## Required task:
Render every line of the data below as a JSON list of strings, one string per line, leaving out any blank lines.

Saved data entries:
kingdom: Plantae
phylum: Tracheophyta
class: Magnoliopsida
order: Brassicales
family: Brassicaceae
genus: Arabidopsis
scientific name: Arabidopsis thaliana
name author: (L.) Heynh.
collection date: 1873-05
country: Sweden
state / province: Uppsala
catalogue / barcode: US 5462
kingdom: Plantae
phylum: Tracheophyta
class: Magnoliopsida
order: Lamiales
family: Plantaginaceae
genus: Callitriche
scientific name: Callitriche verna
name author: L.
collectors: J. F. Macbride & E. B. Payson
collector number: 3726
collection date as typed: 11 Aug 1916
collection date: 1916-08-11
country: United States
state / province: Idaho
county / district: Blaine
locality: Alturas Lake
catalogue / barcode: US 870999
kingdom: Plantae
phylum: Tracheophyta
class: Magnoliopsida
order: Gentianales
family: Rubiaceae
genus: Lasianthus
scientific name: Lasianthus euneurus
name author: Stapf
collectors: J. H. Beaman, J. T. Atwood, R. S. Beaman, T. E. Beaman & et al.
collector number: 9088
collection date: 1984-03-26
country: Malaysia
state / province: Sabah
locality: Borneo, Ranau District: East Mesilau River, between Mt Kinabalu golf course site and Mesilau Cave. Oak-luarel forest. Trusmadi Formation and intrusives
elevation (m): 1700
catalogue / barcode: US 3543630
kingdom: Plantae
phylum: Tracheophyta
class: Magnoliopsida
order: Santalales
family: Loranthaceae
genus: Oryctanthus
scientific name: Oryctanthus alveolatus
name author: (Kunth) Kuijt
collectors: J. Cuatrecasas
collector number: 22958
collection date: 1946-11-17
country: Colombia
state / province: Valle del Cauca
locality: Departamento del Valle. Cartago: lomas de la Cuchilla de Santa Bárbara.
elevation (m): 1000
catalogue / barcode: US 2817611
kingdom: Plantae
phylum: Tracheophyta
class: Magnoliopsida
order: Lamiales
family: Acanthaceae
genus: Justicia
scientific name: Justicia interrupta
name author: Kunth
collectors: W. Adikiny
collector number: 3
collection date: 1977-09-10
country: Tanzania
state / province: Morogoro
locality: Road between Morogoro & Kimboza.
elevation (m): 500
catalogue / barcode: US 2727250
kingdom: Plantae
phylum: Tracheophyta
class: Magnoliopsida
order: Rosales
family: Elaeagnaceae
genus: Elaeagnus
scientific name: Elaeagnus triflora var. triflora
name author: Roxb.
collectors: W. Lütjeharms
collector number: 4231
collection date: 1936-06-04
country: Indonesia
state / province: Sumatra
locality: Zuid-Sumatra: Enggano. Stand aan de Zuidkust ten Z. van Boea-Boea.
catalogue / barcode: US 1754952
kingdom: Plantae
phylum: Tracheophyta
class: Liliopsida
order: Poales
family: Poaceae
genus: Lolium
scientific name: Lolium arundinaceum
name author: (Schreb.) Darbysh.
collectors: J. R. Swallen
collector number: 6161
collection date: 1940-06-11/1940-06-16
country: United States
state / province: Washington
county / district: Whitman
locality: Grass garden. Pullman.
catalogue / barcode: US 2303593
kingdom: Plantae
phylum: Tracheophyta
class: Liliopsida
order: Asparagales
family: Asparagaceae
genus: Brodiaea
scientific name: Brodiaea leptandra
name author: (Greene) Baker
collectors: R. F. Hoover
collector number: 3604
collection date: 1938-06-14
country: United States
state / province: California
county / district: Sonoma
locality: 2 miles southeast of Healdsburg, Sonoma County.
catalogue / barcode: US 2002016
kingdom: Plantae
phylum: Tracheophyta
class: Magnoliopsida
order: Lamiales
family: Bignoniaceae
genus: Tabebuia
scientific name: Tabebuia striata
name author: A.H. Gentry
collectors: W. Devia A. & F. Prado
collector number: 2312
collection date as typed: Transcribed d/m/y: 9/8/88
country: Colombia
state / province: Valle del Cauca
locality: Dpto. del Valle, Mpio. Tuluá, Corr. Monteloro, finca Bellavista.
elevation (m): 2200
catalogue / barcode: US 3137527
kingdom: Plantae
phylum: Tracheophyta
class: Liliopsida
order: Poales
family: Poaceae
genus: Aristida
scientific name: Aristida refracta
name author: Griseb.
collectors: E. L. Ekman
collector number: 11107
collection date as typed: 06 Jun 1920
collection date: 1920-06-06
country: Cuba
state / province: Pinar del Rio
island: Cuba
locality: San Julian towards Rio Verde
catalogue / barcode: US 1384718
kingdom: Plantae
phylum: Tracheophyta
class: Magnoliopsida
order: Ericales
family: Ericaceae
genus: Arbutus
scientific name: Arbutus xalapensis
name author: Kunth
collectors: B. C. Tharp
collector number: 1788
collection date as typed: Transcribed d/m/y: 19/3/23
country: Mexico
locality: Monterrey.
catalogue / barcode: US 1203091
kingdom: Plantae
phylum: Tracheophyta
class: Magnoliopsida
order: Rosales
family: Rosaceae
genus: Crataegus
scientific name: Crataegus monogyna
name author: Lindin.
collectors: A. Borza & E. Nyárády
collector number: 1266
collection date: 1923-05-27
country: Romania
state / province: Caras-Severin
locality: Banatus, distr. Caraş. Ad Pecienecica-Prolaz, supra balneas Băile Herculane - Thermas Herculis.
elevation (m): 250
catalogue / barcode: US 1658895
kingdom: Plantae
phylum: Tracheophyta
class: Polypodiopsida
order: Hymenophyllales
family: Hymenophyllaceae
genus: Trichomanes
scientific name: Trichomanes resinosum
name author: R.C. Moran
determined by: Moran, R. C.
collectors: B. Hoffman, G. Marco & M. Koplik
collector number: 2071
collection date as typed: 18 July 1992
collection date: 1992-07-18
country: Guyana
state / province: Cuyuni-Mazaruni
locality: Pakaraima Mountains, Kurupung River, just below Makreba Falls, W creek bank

## Completed exercise:
[
  "kingdom: Plantae",
  "phylum: Tracheophyta",
  "class: Magnoliopsida",
  "order: Brassicales",
  "family: Brassicaceae",
  "genus: Arabidopsis",
  "scientific name: Arabidopsis thaliana",
  "name author: (L.) Heynh.",
  "collection date: 1873-05",
  "country: Sweden",
  "state / province: Uppsala",
  "catalogue / barcode: US 5462",
  "kingdom: Plantae",
  "phylum: Tracheophyta",
  "class: Magnoliopsida",
  "order: Lamiales",
  "family: Plantaginaceae",
  "genus: Callitriche",
  "scientific name: Callitriche verna",
  "name author: L.",
  "collectors: J. F. Macbride & E. B. Payson",
  "collector number: 3726",
  "collection date as typed: 11 Aug 1916",
  "collection date: 1916-08-11",
  "country: United States",
  "state / province: Idaho",
  "county / district: Blaine",
  "locality: Alturas Lake",
  "catalogue / barcode: US 870999",
  "kingdom: Plantae",
  "phylum: Tracheophyta",
  "class: Magnoliopsida",
  "order: Gentianales",
  "family: Rubiaceae",
  "genus: Lasianthus",
  "scientific name: Lasianthus euneurus",
  "name author: Stapf",
  "collectors: J. H. Beaman, J. T. Atwood, R. S. Beaman, T. E. Beaman & et al.",
  "collector number: 9088",
  "collection date: 1984-03-26",
  "country: Malaysia",
  "state / province: Sabah",
  "locality: Borneo, Ranau District: East Mesilau River, between Mt Kinabalu golf course site and Mesilau Cave. Oak-luarel forest. Trusmadi Formation and intrusives",
  "elevation (m): 1700",
  "catalogue / barcode: US 3543630",
  "kingdom: Plantae",
  "phylum: Tracheophyta",
  "class: Magnoliopsida",
  "order: Santalales",
  "family: Loranthaceae",
  "genus: Oryctanthus",
  "scientific name: Oryctanthus alveolatus",
  "name author: (Kunth) Kuijt",
  "collectors: J. Cuatrecasas",
  "collector number: 22958",
  "collection date: 1946-11-17",
  "country: Colombia",
  "state / province: Valle del Cauca",
  "locality: Departamento del Valle. Cartago: lomas de la Cuchilla de Santa Bárbara.",
  "elevation (m): 1000",
  "catalogue / barcode: US 2817611",
  "kingdom: Plantae",
  "phylum: Tracheophyta",
  "class: Magnoliopsida",
  "order: Lamiales",
  "family: Acanthaceae",
  "genus: Justicia",
  "scientific name: Justicia interrupta",
  "name author: Kunth",
  "collectors: W. Adikiny",
  "collector number: 3",
  "collection date: 1977-09-10",
  "country: Tanzania",
  "state / province: Morogoro",
  "locality: Road between Morogoro & Kimboza.",
  "elevation (m): 500",
  "catalogue / barcode: US 2727250",
  "kingdom: Plantae",
  "phylum: Tracheophyta",
  "class: Magnoliopsida",
  "order: Rosales",
  "family: Elaeagnaceae",
  "genus: Elaeagnus",
  "scientific name: Elaeagnus triflora var. triflora",
  "name author: Roxb.",
  "collectors: W. Lütjeharms",
  "collector number: 4231",
  "collection date: 1936-06-04",
  "country: Indonesia",
  "state / province: Sumatra",
  "locality: Zuid-Sumatra: Enggano. Stand aan de Zuidkust ten Z. van Boea-Boea.",
  "catalogue / barcode: US 1754952",
  "kingdom: Plantae",
  "phylum: Tracheophyta",
  "class: Liliopsida",
  "order: Poales",
  "family: Poaceae",
  "genus: Lolium",
  "scientific name: Lolium arundinaceum",
  "name author: (Schreb.) Darbysh.",
  "collectors: J. R. Swallen",
  "collector number: 6161",
  "collection date: 1940-06-11/1940-06-16",
  "country: United States",
  "state / province: Washington",
  "county / district: Whitman",
  "locality: Grass garden. Pullman.",
  "catalogue / barcode: US 2303593",
  "kingdom: Plantae",
  "phylum: Tracheophyta",
  "class: Liliopsida",
  "order: Asparagales",
  "family: Asparagaceae",
  "genus: Brodiaea",
  "scientific name: Brodiaea leptandra",
  "name author: (Greene) Baker",
  "collectors: R. F. Hoover",
  "collector number: 3604",
  "collection date: 1938-06-14",
  "country: United States",
  "state / province: California",
  "county / district: Sonoma",
  "locality: 2 miles southeast of Healdsburg, Sonoma County.",
  "catalogue / barcode: US 2002016",
  "kingdom: Plantae",
  "phylum: Tracheophyta",
  "class: Magnoliopsida",
  "order: Lamiales",
  "family: Bignoniaceae",
  "genus: Tabebuia",
  "scientific name: Tabebuia striata",
  "name author: A.H. Gentry",
  "collectors: W. Devia A. & F. Prado",
  "collector number: 2312",
  "collection date as typed: Transcribed d/m/y: 9/8/88",
  "country: Colombia",
  "state / province: Valle del Cauca",
  "locality: Dpto. del Valle, Mpio. Tuluá, Corr. Monteloro, finca Bellavista.",
  "elevation (m): 2200",
  "catalogue / barcode: US 3137527",
  "kingdom: Plantae",
  "phylum: Tracheophyta",
  "class: Liliopsida",
  "order: Poales",
  "family: Poaceae",
  "genus: Aristida",
  "scientific name: Aristida refracta",
  "name author: Griseb.",
  "collectors: E. L. Ekman",
  "collector number: 11107",
  "collection date as typed: 06 Jun 1920",
  "collection date: 1920-06-06",
  "country: Cuba",
  "state / province: Pinar del Rio",
  "island: Cuba",
  "locality: San Julian towards Rio Verde",
  "catalogue / barcode: US 1384718",
  "kingdom: Plantae",
  "phylum: Tracheophyta",
  "class: Magnoliopsida",
  "order: Ericales",
  "family: Ericaceae",
  "genus: Arbutus",
  "scientific name: Arbutus xalapensis",
  "name author: Kunth",
  "collectors: B. C. Tharp",
  "collector number: 1788",
  "collection date as typed: Transcribed d/m/y: 19/3/23",
  "country: Mexico",
  "locality: Monterrey.",
  "catalogue / barcode: US 1203091",
  "kingdom: Plantae",
  "phylum: Tracheophyta",
  "class: Magnoliopsida",
  "order: Rosales",
  "family: Rosaceae",
  "genus: Crataegus",
  "scientific name: Crataegus monogyna",
  "name author: Lindin.",
  "collectors: A. Borza & E. Nyárády",
  "collector number: 1266",
  "collection date: 1923-05-27",
  "country: Romania",
  "state / province: Caras-Severin",
  "locality: Banatus, distr. Caraş. Ad Pecienecica-Prolaz, supra balneas Băile Herculane - Thermas Herculis.",
  "elevation (m): 250",
  "catalogue / barcode: US 1658895",
  "kingdom: Plantae",
  "phylum: Tracheophyta",
  "class: Polypodiopsida",
  "order: Hymenophyllales",
  "family: Hymenophyllaceae",
  "genus: Trichomanes",
  "scientific name: Trichomanes resinosum",
  "name author: R.C. Moran",
  "determined by: Moran, R. C.",
  "collectors: B. Hoffman, G. Marco & M. Koplik",
  "collector number: 2071",
  "collection date as typed: 18 July 1992",
  "collection date: 1992-07-18",
  "country: Guyana",
  "state / province: Cuyuni-Mazaruni",
  "locality: Pakaraima Mountains, Kurupung River, just below Makreba Falls, W creek bank"
]